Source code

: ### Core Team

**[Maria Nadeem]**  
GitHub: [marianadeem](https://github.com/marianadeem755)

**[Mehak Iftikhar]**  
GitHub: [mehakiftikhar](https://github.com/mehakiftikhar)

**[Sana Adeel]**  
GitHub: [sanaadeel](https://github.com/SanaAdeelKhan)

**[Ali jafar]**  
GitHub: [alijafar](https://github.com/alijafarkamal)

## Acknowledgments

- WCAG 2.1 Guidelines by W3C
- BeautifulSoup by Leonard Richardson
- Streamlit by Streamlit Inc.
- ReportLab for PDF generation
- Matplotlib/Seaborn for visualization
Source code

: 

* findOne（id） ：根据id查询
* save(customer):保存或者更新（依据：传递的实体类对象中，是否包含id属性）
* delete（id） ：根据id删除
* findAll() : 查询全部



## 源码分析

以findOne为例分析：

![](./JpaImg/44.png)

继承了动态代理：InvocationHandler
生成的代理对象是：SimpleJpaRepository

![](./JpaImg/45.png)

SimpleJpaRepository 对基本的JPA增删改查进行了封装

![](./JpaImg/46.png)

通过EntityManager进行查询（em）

------------------------------------------------------------------------

§ What to do
Rewrite the material from the line with "### Core Team" through the end, changing "Acknowledgments" to "Credits" and keeping everything else the same.

§ Answer area
: ### Core Team

**[Maria Nadeem]**  
GitHub: [marianadeem](https://github.com/marianadeem755)

**[Mehak Iftikhar]**  
GitHub: [mehakiftikhar](https://github.com/mehakiftikhar)

**[Sana Adeel]**  
GitHub: [sanaadeel](https://github.com/SanaAdeelKhan)

**[Ali jafar]**  
GitHub: [alijafar](https://github.com/alijafarkamal)

## Credits

- WCAG 2.1 Guidelines by W3C
- BeautifulSoup by Leonard Richardson
- Streamlit by Streamlit Inc.
- ReportLab for PDF generation
- Matplotlib/Seaborn for visualization
Source code

: 

* findOne（id） ：根据id查询
* save(customer):保存或者更新（依据：传递的实体类对象中，是否包含id属性）
* delete（id） ：根据id删除
* findAll() : 查询全部



## 源码分析

以findOne为例分析：

![](./JpaImg/44.png)

继承了动态代理：InvocationHandler
生成的代理对象是：SimpleJpaRepository

![](./JpaImg/45.png)

SimpleJpaRepository 对基本的JPA增删改查进行了封装

![](./JpaImg/46.png)

通过EntityManager进行查询（em）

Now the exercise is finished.